INSTRUCTIONS FOR THE TASK. I would like every entry below written out exactly.
DATA Start Marker
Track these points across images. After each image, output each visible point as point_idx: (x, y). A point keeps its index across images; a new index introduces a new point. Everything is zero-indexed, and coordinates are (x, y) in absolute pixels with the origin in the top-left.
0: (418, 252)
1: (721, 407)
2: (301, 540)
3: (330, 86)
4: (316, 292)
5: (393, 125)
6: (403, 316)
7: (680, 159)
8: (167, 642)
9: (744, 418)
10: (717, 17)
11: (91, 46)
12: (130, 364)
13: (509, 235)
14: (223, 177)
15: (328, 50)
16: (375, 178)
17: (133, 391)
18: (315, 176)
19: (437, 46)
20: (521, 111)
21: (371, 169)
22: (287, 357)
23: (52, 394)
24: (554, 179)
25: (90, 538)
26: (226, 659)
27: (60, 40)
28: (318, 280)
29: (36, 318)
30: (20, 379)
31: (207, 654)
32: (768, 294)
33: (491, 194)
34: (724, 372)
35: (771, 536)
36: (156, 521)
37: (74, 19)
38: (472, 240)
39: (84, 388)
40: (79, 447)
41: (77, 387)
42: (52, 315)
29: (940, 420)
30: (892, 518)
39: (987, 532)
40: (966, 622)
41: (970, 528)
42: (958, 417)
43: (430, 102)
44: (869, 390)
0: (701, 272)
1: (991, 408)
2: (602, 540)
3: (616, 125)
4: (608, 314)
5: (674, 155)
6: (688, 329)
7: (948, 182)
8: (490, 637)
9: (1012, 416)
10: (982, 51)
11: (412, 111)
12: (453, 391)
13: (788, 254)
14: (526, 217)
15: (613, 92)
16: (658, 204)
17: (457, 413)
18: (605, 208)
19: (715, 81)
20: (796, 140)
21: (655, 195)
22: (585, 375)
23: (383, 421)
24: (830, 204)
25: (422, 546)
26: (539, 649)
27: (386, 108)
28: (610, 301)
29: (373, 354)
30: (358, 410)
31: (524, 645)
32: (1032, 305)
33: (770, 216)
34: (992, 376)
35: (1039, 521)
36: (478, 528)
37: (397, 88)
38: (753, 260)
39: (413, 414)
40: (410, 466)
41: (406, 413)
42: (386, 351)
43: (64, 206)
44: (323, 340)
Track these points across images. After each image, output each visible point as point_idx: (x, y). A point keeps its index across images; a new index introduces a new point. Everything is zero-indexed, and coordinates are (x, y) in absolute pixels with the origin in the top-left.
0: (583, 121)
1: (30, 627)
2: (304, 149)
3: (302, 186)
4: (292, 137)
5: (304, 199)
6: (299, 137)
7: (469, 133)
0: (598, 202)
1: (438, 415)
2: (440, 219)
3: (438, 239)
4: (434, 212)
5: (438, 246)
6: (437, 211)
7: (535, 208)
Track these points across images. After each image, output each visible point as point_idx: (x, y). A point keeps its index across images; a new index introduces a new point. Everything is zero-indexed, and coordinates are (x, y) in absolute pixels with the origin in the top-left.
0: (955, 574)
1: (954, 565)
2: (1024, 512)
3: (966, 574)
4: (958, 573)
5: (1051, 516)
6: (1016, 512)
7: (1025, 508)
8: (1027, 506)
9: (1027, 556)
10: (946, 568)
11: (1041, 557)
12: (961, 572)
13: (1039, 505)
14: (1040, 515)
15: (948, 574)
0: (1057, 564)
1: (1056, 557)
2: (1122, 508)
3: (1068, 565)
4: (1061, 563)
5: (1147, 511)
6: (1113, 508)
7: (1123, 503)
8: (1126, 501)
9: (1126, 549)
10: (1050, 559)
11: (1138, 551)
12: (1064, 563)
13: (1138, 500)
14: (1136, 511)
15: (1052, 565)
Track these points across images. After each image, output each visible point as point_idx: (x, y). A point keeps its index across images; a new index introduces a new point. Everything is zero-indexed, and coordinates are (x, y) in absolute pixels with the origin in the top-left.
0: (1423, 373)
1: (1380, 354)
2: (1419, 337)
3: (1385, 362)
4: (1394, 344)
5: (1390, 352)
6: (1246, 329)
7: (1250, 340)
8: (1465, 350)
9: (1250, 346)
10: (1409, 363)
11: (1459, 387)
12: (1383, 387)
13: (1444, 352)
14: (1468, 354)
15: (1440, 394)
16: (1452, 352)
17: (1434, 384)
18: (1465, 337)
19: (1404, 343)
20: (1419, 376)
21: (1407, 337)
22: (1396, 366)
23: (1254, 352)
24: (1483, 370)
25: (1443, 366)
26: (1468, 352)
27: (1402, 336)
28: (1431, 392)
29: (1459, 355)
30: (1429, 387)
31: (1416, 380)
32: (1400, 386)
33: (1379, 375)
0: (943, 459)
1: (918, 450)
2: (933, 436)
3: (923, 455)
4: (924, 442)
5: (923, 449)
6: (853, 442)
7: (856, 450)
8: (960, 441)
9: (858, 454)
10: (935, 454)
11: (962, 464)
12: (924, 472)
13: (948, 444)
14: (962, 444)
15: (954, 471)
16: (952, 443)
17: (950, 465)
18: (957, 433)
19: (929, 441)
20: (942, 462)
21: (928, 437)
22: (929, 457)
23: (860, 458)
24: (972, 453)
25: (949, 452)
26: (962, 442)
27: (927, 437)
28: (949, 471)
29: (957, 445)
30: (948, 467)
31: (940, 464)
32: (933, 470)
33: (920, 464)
DATA End Marker
WRITTEN ANSWER.
Track these points across images. After each image, output each visible point as point_idx: (x, y). A point keeps its index across images; a new index introduces a new point. Everything is zero-indexed, and coordinates are (x, y) in absolute pixels with the origin in the top-left.
0: (418, 252)
1: (721, 407)
2: (301, 540)
3: (330, 86)
4: (316, 292)
5: (393, 125)
6: (403, 316)
7: (680, 159)
8: (167, 642)
9: (744, 418)
10: (717, 17)
11: (91, 46)
12: (130, 364)
13: (509, 235)
14: (223, 177)
15: (328, 50)
16: (375, 178)
17: (133, 391)
18: (315, 176)
19: (437, 46)
20: (521, 111)
21: (371, 169)
22: (287, 357)
23: (52, 394)
24: (554, 179)
25: (90, 538)
26: (226, 659)
27: (60, 40)
28: (318, 280)
29: (36, 318)
30: (20, 379)
31: (207, 654)
32: (768, 294)
33: (491, 194)
34: (724, 372)
35: (771, 536)
36: (156, 521)
37: (74, 19)
38: (472, 240)
39: (84, 388)
40: (79, 447)
41: (77, 387)
42: (52, 315)
29: (940, 420)
30: (892, 518)
39: (987, 532)
40: (966, 622)
41: (970, 528)
42: (958, 417)
43: (430, 102)
44: (869, 390)
0: (701, 272)
1: (991, 408)
2: (602, 540)
3: (616, 125)
4: (608, 314)
5: (674, 155)
6: (688, 329)
7: (948, 182)
8: (490, 637)
9: (1012, 416)
10: (982, 51)
11: (412, 111)
12: (453, 391)
13: (788, 254)
14: (526, 217)
15: (613, 92)
16: (658, 204)
17: (457, 413)
18: (605, 208)
19: (715, 81)
20: (796, 140)
21: (655, 195)
22: (585, 375)
23: (383, 421)
24: (830, 204)
25: (422, 546)
26: (539, 649)
27: (386, 108)
28: (610, 301)
29: (373, 354)
30: (358, 410)
31: (524, 645)
32: (1032, 305)
33: (770, 216)
34: (992, 376)
35: (1039, 521)
36: (478, 528)
37: (397, 88)
38: (753, 260)
39: (413, 414)
40: (410, 466)
41: (406, 413)
42: (386, 351)
43: (64, 206)
44: (323, 340)
Track these points across images. After each image, output each visible point as point_idx: (x, y). A point keeps its index across images; a new index introduces a new point. Everything is zero-indexed, and coordinates are (x, y) in absolute pixels with the origin in the top-left.
0: (583, 121)
1: (30, 627)
2: (304, 149)
3: (302, 186)
4: (292, 137)
5: (304, 199)
6: (299, 137)
7: (469, 133)
0: (598, 202)
1: (438, 415)
2: (440, 219)
3: (438, 239)
4: (434, 212)
5: (438, 246)
6: (437, 211)
7: (535, 208)
Track these points across images. After each image, output each visible point as point_idx: (x, y). A point keeps its index across images; a new index introduces a new point. Everything is zero-indexed, and coordinates are (x, y) in absolute pixels with the origin in the top-left.
0: (955, 574)
1: (954, 565)
2: (1024, 512)
3: (966, 574)
4: (958, 573)
5: (1051, 516)
6: (1016, 512)
7: (1025, 508)
8: (1027, 506)
9: (1027, 556)
10: (946, 568)
11: (1041, 557)
12: (961, 572)
13: (1039, 505)
14: (1040, 515)
15: (948, 574)
0: (1057, 564)
1: (1056, 557)
2: (1122, 508)
3: (1068, 565)
4: (1061, 563)
5: (1147, 511)
6: (1113, 508)
7: (1123, 503)
8: (1126, 501)
9: (1126, 549)
10: (1050, 559)
11: (1138, 551)
12: (1064, 563)
13: (1138, 500)
14: (1136, 511)
15: (1052, 565)
Track these points across images. After each image, output each visible point as point_idx: (x, y). A point keeps its index across images; a new index introduces a new point. Everything is zero-indexed, and coordinates are (x, y) in absolute pixels with the origin in the top-left.
0: (1423, 373)
1: (1380, 354)
2: (1419, 337)
3: (1385, 362)
4: (1394, 344)
5: (1390, 352)
6: (1246, 329)
7: (1250, 340)
8: (1465, 350)
9: (1250, 346)
10: (1409, 363)
11: (1459, 387)
12: (1383, 387)
13: (1444, 352)
14: (1468, 354)
15: (1440, 394)
16: (1452, 352)
17: (1434, 384)
18: (1465, 337)
19: (1404, 343)
20: (1419, 376)
21: (1407, 337)
22: (1396, 366)
23: (1254, 352)
24: (1483, 370)
25: (1443, 366)
26: (1468, 352)
27: (1402, 336)
28: (1431, 392)
29: (1459, 355)
30: (1429, 387)
31: (1416, 380)
32: (1400, 386)
33: (1379, 375)
0: (943, 459)
1: (918, 450)
2: (933, 436)
3: (923, 455)
4: (924, 442)
5: (923, 449)
6: (853, 442)
7: (856, 450)
8: (960, 441)
9: (858, 454)
10: (935, 454)
11: (962, 464)
12: (924, 472)
13: (948, 444)
14: (962, 444)
15: (954, 471)
16: (952, 443)
17: (950, 465)
18: (957, 433)
19: (929, 441)
20: (942, 462)
21: (928, 437)
22: (929, 457)
23: (860, 458)
24: (972, 453)
25: (949, 452)
26: (962, 442)
27: (927, 437)
28: (949, 471)
29: (957, 445)
30: (948, 467)
31: (940, 464)
32: (933, 470)
33: (920, 464)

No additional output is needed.